Сильный и страшно холодный, несмотря на солнце, ветер дул с моря. Одетый в грязное, желтого цвета платье, Мохамед Айшуба медленно тащился за первобытною сохою, запряженною двумя маленькими худыми кобылками выродившейся от произвольных скрещиваний породы. Он делал большие усилия, чтобы углубить тупой сошник в красную каменистую почву. По привычке, а также по недостатку инструментов и смелости, Мохамед обходил группы мастиковых деревьев и большие камни, ни разу не попытавшись очистить от них свое поле, — наследственный и неделимый «мельк» Айшубов.

Уцепившись за грязную гандуру отца, маленький Маммар, сын Мохамеда, упрямо следовал бороздою, на которой со временем и он, вероятно, будет подталкивать старую соху.

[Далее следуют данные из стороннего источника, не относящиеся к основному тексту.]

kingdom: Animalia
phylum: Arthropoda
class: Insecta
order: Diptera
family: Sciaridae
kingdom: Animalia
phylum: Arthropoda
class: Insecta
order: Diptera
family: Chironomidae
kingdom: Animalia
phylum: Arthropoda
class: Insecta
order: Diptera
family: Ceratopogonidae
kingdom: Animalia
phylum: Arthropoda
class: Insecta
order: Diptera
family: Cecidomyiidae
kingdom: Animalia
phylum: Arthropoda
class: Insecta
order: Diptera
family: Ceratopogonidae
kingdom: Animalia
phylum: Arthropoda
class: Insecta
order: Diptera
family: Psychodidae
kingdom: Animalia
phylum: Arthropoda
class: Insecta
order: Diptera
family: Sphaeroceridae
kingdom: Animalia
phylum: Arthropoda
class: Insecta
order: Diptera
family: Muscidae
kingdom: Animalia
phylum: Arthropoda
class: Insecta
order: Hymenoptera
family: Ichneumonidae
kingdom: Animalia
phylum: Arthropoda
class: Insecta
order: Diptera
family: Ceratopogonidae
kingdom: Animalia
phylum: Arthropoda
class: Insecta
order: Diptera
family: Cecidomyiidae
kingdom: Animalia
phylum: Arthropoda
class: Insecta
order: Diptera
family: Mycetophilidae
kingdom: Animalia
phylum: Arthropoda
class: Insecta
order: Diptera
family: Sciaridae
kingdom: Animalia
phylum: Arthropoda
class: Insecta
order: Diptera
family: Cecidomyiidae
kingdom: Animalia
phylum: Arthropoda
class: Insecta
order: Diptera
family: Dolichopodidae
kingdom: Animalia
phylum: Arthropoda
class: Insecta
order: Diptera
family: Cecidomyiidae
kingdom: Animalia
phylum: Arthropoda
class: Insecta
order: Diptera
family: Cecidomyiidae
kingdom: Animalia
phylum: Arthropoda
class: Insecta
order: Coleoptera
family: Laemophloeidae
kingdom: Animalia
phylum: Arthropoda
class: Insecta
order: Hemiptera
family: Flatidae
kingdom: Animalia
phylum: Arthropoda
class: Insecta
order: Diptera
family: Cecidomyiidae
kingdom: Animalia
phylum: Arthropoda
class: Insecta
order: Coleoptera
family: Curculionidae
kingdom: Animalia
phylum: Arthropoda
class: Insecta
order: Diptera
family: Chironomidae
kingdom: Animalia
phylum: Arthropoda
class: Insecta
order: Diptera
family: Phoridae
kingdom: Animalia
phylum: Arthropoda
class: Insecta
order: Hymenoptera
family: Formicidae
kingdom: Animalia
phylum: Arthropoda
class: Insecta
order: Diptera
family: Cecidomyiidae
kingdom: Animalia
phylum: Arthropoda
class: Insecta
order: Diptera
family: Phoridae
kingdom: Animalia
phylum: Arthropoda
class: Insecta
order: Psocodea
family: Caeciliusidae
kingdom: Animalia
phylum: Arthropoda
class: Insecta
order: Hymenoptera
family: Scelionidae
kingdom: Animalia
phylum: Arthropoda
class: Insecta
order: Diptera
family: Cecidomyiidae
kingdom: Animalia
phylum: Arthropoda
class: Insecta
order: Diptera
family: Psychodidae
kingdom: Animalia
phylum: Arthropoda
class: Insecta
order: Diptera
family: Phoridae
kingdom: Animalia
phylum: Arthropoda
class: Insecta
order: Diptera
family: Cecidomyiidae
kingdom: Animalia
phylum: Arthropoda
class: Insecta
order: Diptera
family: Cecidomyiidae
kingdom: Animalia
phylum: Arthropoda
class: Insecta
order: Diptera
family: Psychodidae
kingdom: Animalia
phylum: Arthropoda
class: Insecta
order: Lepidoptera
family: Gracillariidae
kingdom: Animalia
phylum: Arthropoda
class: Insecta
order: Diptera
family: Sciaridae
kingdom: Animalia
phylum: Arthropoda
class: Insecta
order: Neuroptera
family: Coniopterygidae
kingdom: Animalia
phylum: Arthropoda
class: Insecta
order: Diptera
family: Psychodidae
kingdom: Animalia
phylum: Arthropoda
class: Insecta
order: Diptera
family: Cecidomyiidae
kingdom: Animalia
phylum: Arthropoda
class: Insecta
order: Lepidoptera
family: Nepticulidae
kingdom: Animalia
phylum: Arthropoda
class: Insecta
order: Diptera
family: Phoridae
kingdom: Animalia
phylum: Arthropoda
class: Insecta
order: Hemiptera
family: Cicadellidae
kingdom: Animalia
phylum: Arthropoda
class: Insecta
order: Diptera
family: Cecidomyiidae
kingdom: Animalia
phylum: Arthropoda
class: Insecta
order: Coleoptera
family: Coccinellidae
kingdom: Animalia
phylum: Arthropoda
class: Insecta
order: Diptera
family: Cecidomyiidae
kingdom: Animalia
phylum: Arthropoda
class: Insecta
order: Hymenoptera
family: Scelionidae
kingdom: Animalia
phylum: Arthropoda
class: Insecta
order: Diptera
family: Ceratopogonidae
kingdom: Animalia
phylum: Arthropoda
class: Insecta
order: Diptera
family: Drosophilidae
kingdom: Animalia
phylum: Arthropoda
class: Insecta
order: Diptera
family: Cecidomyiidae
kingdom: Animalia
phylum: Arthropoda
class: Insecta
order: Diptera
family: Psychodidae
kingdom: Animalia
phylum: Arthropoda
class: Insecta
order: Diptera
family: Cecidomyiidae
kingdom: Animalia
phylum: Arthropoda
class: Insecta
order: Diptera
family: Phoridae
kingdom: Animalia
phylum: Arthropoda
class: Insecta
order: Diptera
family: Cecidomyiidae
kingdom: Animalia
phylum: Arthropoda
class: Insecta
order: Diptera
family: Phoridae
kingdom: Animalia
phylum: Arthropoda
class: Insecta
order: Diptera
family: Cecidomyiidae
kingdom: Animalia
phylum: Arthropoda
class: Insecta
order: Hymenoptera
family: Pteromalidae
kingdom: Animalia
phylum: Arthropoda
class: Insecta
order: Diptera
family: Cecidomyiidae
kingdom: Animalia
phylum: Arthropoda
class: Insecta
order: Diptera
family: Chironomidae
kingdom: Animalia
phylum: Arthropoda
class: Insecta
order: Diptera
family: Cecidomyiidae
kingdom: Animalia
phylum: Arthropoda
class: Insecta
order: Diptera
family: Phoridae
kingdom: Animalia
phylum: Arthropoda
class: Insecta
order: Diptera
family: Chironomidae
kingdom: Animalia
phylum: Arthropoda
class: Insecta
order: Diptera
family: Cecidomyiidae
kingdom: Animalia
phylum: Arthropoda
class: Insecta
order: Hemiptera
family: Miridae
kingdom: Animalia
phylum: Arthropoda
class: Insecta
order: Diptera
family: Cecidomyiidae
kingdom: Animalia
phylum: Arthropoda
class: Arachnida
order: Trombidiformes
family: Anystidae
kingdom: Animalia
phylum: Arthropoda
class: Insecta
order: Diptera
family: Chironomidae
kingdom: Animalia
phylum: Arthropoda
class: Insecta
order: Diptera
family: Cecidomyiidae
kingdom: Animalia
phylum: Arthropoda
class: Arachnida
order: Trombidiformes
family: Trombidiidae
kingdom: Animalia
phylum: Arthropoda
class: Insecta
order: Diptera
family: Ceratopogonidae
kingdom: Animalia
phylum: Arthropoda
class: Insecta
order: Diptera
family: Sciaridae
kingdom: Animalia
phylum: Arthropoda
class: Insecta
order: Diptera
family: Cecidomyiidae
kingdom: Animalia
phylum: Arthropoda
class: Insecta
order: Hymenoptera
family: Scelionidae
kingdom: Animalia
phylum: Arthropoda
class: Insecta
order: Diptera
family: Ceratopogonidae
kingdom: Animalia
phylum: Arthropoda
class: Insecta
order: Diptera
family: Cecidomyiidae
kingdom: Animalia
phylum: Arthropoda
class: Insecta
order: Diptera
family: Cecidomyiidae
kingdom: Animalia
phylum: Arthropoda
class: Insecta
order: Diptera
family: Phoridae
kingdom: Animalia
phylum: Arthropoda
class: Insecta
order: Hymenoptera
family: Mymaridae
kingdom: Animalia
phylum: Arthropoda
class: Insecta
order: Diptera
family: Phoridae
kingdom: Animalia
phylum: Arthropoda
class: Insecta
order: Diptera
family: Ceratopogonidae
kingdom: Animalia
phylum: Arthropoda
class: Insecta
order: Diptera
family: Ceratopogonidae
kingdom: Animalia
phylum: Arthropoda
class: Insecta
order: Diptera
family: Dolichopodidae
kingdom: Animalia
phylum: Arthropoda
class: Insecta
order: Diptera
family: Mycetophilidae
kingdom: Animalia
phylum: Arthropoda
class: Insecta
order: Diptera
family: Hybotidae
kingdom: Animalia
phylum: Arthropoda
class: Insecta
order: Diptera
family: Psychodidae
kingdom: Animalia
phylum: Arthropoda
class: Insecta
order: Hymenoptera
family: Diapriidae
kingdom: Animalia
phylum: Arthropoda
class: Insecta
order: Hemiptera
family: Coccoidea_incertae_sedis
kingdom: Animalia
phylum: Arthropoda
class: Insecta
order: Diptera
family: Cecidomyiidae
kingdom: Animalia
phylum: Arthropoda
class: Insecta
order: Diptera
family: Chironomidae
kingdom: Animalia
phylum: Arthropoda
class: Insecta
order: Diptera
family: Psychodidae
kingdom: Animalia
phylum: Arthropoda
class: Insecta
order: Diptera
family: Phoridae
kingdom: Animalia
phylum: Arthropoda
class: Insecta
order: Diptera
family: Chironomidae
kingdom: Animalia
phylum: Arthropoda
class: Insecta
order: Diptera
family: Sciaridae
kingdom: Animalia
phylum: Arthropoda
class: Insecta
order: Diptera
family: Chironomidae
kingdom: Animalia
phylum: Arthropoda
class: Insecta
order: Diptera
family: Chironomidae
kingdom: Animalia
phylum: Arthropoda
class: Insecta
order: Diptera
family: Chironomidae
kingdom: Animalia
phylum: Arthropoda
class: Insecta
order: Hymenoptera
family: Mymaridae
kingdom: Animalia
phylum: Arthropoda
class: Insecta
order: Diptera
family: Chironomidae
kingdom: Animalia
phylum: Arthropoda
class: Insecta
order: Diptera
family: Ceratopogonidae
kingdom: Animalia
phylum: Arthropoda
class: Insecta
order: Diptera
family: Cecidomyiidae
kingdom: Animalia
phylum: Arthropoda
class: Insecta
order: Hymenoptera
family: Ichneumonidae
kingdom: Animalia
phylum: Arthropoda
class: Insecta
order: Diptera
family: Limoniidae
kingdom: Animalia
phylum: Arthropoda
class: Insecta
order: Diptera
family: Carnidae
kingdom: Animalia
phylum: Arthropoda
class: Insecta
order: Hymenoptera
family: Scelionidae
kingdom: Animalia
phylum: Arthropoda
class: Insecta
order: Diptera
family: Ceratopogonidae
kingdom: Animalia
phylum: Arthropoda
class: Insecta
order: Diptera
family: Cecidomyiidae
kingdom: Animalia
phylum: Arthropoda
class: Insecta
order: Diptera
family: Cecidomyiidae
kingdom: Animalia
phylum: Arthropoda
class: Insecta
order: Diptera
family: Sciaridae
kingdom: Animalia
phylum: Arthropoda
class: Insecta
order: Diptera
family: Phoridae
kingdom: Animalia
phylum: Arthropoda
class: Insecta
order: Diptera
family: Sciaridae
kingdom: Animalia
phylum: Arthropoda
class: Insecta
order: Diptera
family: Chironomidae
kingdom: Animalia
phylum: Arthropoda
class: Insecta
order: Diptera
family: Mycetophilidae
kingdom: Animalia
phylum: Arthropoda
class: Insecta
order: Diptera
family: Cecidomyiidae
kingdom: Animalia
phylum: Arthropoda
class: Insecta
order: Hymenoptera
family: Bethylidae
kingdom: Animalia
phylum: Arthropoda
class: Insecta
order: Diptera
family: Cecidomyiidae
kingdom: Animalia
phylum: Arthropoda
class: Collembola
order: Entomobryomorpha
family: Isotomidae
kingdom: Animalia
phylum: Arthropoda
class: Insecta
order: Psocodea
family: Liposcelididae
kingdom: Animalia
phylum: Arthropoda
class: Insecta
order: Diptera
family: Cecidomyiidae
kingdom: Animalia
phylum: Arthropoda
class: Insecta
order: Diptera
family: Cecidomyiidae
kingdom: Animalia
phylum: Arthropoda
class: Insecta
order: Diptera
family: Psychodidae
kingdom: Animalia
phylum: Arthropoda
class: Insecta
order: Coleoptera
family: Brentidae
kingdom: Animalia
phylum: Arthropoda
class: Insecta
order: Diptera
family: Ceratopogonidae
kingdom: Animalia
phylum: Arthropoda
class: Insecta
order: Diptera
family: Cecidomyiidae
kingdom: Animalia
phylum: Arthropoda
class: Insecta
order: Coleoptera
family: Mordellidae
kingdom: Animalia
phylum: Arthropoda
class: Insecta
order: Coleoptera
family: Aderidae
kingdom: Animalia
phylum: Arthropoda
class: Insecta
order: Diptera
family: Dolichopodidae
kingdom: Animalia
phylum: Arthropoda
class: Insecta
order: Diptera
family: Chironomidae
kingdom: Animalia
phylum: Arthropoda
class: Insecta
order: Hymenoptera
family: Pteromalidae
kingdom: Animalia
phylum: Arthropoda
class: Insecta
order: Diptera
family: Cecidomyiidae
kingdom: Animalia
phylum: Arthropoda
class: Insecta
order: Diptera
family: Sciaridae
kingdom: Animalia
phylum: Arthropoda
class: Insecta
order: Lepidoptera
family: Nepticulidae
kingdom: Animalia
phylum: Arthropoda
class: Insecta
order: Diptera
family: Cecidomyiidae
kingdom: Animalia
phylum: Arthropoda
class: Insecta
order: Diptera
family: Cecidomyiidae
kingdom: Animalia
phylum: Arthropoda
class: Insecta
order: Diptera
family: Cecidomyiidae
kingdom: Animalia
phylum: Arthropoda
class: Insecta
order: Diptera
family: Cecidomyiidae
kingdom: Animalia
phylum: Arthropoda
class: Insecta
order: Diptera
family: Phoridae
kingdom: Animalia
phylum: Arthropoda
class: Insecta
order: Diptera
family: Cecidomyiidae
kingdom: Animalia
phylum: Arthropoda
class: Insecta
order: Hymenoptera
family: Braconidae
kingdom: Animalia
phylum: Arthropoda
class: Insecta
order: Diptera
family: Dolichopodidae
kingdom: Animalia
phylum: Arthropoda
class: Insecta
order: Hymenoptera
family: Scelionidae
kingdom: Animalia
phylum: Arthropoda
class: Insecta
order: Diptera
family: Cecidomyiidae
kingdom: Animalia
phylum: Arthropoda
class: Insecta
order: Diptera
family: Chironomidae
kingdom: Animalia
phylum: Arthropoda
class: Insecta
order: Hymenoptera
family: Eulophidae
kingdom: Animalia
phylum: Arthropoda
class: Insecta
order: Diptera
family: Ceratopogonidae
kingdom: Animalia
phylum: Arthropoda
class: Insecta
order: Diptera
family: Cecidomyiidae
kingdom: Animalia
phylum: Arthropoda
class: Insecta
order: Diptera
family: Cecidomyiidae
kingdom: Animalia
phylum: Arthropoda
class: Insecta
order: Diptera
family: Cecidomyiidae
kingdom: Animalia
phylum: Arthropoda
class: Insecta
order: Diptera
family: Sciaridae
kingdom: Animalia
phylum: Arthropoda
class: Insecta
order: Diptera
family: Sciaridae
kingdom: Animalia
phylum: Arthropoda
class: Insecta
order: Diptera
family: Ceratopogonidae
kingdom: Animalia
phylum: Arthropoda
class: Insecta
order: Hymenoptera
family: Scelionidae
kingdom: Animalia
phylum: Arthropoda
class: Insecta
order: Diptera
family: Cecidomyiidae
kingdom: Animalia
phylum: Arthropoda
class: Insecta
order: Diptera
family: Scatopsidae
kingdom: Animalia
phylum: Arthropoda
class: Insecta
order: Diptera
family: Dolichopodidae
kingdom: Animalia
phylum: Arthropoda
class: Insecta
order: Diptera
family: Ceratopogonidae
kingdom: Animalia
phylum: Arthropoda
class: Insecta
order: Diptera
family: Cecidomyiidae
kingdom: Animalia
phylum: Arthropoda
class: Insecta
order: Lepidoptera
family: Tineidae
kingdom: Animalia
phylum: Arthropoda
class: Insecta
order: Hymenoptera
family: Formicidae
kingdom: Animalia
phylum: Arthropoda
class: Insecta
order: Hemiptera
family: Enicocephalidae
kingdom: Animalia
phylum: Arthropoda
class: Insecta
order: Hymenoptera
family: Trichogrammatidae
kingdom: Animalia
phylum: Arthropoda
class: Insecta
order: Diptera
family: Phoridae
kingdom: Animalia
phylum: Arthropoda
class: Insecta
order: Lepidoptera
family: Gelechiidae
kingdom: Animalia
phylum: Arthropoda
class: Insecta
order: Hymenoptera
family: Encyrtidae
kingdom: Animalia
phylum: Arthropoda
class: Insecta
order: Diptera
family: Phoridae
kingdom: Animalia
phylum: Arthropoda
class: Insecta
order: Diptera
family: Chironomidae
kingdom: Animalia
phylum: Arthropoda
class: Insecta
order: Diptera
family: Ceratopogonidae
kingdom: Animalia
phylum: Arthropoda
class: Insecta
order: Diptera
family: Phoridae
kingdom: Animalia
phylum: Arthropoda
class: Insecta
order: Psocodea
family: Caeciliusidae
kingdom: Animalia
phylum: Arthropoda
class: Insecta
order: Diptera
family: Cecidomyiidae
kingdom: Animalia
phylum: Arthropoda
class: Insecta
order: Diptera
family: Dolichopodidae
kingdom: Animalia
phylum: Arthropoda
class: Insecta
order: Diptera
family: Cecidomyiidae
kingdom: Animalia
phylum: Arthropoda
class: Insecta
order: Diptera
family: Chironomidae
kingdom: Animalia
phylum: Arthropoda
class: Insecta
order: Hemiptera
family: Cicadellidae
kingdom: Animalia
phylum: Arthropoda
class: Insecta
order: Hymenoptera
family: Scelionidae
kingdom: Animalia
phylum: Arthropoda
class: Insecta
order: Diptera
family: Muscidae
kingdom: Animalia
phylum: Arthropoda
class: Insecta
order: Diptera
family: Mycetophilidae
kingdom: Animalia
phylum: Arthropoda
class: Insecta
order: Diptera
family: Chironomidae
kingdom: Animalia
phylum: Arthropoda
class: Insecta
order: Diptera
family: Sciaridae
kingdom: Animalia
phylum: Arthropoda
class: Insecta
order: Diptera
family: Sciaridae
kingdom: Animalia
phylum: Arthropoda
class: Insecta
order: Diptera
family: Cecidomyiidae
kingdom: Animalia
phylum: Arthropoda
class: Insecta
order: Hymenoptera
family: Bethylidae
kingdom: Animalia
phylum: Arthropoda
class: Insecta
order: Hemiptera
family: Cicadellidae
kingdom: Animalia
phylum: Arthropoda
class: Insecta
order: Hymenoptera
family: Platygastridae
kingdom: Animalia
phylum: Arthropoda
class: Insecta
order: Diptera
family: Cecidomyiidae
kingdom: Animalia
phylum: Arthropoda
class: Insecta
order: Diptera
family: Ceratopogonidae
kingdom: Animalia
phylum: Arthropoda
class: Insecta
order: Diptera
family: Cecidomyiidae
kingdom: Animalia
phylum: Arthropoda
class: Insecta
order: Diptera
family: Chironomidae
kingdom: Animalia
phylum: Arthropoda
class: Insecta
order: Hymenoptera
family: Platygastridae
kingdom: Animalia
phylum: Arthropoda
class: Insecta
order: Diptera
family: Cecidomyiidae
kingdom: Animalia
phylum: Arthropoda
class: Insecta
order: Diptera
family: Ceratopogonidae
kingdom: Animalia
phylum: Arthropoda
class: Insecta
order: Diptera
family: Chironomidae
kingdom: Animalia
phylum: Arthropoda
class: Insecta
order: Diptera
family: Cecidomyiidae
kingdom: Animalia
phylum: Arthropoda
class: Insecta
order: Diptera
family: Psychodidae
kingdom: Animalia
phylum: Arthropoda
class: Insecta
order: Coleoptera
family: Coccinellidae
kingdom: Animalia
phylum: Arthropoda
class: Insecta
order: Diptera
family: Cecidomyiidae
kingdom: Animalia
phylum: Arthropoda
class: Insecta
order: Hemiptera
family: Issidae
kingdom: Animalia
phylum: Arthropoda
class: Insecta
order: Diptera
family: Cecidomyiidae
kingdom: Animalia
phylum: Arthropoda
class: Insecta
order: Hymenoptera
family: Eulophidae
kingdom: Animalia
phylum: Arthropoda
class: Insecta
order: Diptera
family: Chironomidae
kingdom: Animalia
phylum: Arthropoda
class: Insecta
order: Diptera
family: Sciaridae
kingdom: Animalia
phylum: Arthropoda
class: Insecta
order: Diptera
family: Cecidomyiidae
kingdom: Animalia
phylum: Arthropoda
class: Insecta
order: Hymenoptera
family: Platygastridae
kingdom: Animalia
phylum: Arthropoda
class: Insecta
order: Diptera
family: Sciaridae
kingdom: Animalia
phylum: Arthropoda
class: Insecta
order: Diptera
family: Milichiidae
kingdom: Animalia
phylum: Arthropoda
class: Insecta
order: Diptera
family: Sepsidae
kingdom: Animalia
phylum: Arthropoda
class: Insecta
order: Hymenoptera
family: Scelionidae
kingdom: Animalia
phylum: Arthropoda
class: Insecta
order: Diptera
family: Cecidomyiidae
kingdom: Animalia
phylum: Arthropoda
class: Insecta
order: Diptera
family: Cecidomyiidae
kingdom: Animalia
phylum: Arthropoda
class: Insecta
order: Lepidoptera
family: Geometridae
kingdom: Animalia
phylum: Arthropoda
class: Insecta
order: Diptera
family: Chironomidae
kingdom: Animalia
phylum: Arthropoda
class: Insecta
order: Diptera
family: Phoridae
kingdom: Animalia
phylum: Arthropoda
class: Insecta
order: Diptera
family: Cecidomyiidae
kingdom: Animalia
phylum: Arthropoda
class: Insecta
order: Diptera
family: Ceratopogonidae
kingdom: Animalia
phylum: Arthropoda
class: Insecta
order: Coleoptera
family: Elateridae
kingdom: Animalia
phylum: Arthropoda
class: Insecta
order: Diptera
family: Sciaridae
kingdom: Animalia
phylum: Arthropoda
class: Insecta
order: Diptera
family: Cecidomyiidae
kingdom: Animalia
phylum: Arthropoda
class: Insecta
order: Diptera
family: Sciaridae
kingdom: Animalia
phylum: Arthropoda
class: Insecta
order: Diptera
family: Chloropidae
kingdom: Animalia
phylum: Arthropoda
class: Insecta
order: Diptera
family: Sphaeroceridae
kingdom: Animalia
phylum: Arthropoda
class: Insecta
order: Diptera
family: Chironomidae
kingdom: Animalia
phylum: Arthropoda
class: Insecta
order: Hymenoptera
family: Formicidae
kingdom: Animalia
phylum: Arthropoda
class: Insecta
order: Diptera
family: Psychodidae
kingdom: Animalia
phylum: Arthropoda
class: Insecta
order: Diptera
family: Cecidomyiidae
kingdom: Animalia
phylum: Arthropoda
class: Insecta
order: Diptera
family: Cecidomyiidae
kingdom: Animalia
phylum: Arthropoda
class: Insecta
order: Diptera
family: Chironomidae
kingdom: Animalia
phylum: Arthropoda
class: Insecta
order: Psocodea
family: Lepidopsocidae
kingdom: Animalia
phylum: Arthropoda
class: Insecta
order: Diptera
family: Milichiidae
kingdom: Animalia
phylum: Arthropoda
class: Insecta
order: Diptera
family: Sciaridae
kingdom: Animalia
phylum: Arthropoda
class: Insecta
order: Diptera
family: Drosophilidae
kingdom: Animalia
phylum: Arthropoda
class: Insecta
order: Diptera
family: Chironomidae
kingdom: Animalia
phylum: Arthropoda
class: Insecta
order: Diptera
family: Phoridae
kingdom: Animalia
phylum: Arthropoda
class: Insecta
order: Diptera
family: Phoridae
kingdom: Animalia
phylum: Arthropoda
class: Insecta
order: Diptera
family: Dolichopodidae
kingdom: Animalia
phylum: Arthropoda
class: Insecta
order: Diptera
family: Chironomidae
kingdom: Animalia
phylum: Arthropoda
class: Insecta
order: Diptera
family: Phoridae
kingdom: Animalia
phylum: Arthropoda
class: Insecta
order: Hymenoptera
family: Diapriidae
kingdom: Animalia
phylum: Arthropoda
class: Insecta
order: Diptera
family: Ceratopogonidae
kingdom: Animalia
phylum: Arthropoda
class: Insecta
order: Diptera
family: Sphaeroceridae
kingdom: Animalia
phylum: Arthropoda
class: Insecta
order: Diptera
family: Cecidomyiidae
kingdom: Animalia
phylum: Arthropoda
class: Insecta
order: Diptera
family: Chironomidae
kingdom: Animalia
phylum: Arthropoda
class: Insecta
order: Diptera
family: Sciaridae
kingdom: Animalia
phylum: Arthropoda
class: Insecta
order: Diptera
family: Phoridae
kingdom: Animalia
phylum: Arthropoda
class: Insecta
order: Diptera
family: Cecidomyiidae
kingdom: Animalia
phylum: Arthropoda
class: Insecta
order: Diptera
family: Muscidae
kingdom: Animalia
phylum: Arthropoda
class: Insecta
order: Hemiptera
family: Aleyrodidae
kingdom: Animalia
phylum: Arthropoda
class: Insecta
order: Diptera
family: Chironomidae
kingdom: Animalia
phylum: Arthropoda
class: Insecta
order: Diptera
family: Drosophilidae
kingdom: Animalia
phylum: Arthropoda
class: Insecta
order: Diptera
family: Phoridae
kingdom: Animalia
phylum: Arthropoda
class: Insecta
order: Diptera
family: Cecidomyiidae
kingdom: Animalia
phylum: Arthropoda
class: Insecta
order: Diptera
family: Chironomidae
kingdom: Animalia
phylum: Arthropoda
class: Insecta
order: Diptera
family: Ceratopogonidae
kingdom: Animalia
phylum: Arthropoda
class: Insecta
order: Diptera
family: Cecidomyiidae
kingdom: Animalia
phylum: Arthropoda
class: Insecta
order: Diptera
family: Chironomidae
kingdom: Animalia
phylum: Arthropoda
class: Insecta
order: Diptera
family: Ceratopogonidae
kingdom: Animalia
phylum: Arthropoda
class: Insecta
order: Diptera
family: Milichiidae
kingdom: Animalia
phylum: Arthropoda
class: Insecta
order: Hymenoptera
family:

Мохамед приближался уже к пятидесяти годам. Высокий, сухой и костлявый, он имел продолговатое лицо, обрамленное короткою черною бородою. Выражение его темно-коричневых глаз было, в одно и то же время, хитрое, недоверчивое и замкнутое… Но когда маленький Маммар слишком близко подходил к сохе, отец бережно отстранял его рукою, и его глаза менялись. В них появлялась улыбка, освещавшая темноту взгляда, накопленную веками рабства.